Exercise requirements:
Every line of the records below that holds the word "moved" belongs in the answer.

::: Dataset records :::

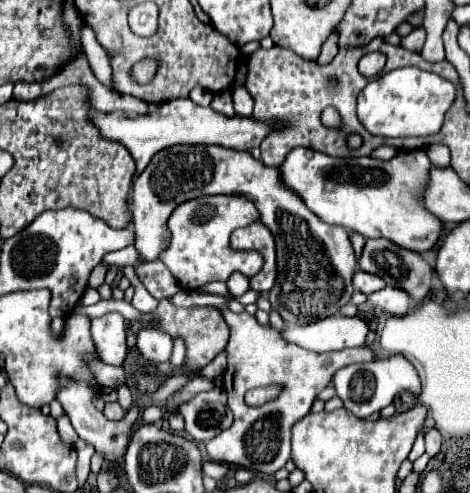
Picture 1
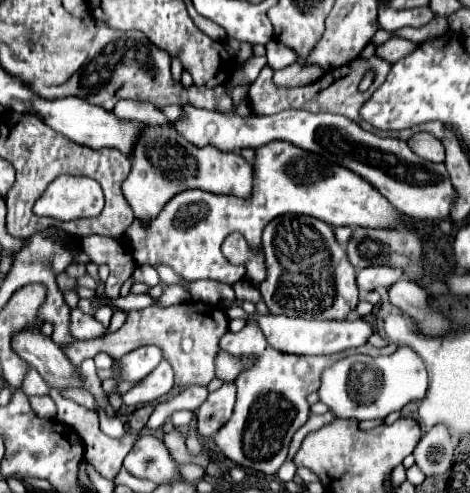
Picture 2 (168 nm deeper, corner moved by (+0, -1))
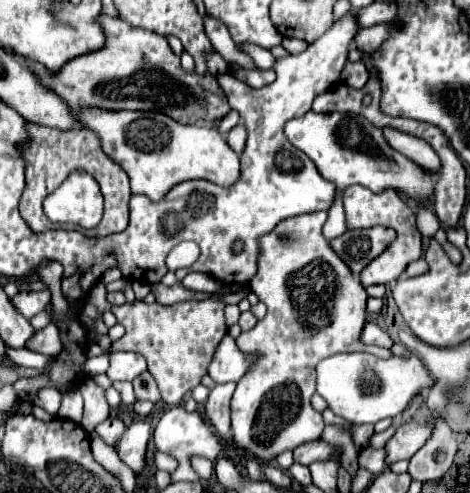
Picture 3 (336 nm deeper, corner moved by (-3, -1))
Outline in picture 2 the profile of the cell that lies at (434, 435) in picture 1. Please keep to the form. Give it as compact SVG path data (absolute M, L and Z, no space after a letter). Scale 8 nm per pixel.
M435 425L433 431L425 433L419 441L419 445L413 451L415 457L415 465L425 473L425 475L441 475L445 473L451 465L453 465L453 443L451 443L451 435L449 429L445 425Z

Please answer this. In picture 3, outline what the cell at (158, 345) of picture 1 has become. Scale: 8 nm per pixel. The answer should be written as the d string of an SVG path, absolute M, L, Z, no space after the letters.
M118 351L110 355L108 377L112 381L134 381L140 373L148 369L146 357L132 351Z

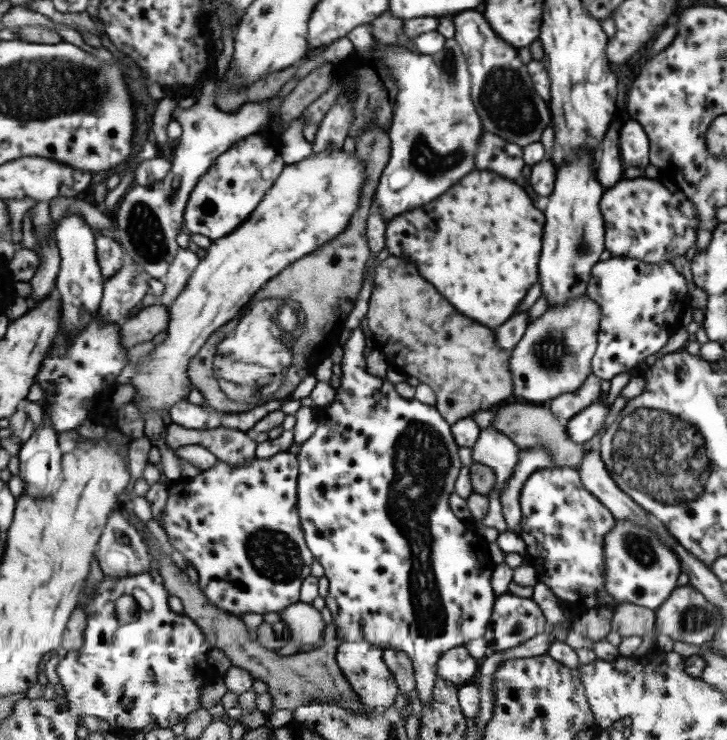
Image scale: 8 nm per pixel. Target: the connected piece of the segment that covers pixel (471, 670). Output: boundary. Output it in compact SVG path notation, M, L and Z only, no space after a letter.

:::

Answer to this problem:
Picture 2 (168 nm deeper, corner moved by (+0, -1))
Picture 3 (336 nm deeper, corner moved by (-3, -1))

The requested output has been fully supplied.